1916’da kurulan Darülelhan, Türkiye’deki modern konservatuvarların öncüsüydü. 1. Dünya Savaşı, İstanbul’un işgali ve Cumhuriyet’in kuruluş sürecindeki zorluklara rağmen ilk 10 yılda gerçekleştirdikleri yüzyıl sonra bile geleceğe ışık tutuyor.

 

Darülelhan ekibinden Ekrem Besim Tektaş 1926’da Cemal Resit’in Fransa’dan getirdiği fonografla Urfa’da derleme yapıyor.

3. Selim’in tanbur hocası, besteci İzak Efendi’yle ilgili anekdot 250 yıldır fıkra gibi anlatılır: Üstadın başyapıtlarından Beyati Peşrevi dönemin müzik çevrelerinde çok konuşulmaktadır, fakat duyan azdır; ondan başka bilen yoktur.

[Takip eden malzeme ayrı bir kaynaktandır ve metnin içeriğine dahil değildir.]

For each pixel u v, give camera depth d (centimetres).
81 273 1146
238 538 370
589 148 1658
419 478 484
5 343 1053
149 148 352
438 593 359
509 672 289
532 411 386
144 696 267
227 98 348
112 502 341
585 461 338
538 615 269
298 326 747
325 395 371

Derlemeci Baba Hamparsum eseri tarihe kaydetmek aşkıyla kıvranmaktadır. Talepleri “zordur, uzundur” gerekçesiyle geçiştirilmektedir. Çaresiz kalınca zengin bir dostundan yardım ister. Dostu, İzhak Efendi’yi konağındaki meşke davet eder. Eseri çalmasını ister. Yan odada gizlenen Hamparsum, kendi geliştirdiği notasyonla peşrevi kağıda aktarır. Daha sonra ortaya çıkıp, kontrol için bestecisinin huzurunda icra eder. “Eserimi çaldın” diye haykırır İzhak Efendi. Konak sahibince sakinleştirilir. Ve Bayati Peşrevi bu sayede günümüze ulaşır.

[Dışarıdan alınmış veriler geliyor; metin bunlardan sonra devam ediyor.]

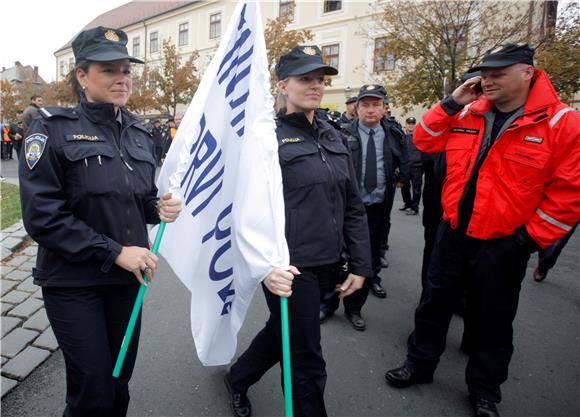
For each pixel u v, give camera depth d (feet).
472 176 7.09
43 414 7.00
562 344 9.95
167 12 101.09
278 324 6.02
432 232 10.97
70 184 5.04
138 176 5.54
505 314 7.02
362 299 10.52
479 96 7.22
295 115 6.23
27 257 14.32
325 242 6.09
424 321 7.91
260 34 5.30
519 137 6.54
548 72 37.65
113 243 5.00
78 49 5.28
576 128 6.15
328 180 6.15
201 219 6.19
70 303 5.09
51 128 5.01
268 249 4.97
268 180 5.04
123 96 5.47
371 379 8.34
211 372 8.32
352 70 68.23
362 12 65.98
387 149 11.37
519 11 41.78
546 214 6.39
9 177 32.99
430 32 41.93
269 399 7.62
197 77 82.74
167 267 14.10
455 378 8.45
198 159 5.91
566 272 15.26
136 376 8.13
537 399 7.88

Osmanlı müziğinin zanaatkar kıskançlığıyla korunan, notaya alma geleneği oluşmadığından kuşaklar boyunca ustadan çırağa meşk yöntemiyle aktarılan önemli pek çok eserleri çağları aşarken ekleme ve çıkarmalarla şekil değiştirdi, hatta bu uzun yolculuk sırasında kayboldu…

Ses mirasımızı kayda geçirdi

“Darülelhan, öncü eğitim kurumu olarak bilinir, oysa müzik tarihimiz açısından en önemli işlevlerinden biri uzman heyeti oluşturup pek çok önemli eseri tartışarak, yaşayan kaynaklardan doğrulayıp notaya aktarmasıdır” diyor İÜ Osmanlı Müziği Uygulama ve Araştırma Merkezi (OMAR) Müdürü, müzik araştırmacısı, besteci Gönül Paçacı.

Türkiye Maarif Tarihi’ni yazan O. Nuri Ergin’den öğrendiğimize göre, 1914’te sahne sanatları eğitimi vermek üzere açılan Darülbedayi ile başlar modern müzik eğitimi. Kurum, geleneksel müzikten opera ve operetler için yararlanma ve Şark ile Garp müziğini birbirine yaklaştırmanın yollarını aramayı hedef belirlemiştir. 1916 sonunda talimatmamesi yayımlanan, 1 Ocak 1917’de bakanlar kurulu kararıyla resmileşen Darülelhan (Dârü’l-Elhân), doğrudan geleneksel müzik eğitimi vermekle birlikte Batı müziğine uzak değildir. Nitekim Rauf Yekta, Hafız Ahmet Irsoy’la birlikte ders verenler arasında konsere geldiği İstanbul’da hanedandan bir kadına aşık olup şehre yerleşen Macar piyanist Geza de Hegyei, keman virtüözü ve besteci Zeki Üngör yer alır.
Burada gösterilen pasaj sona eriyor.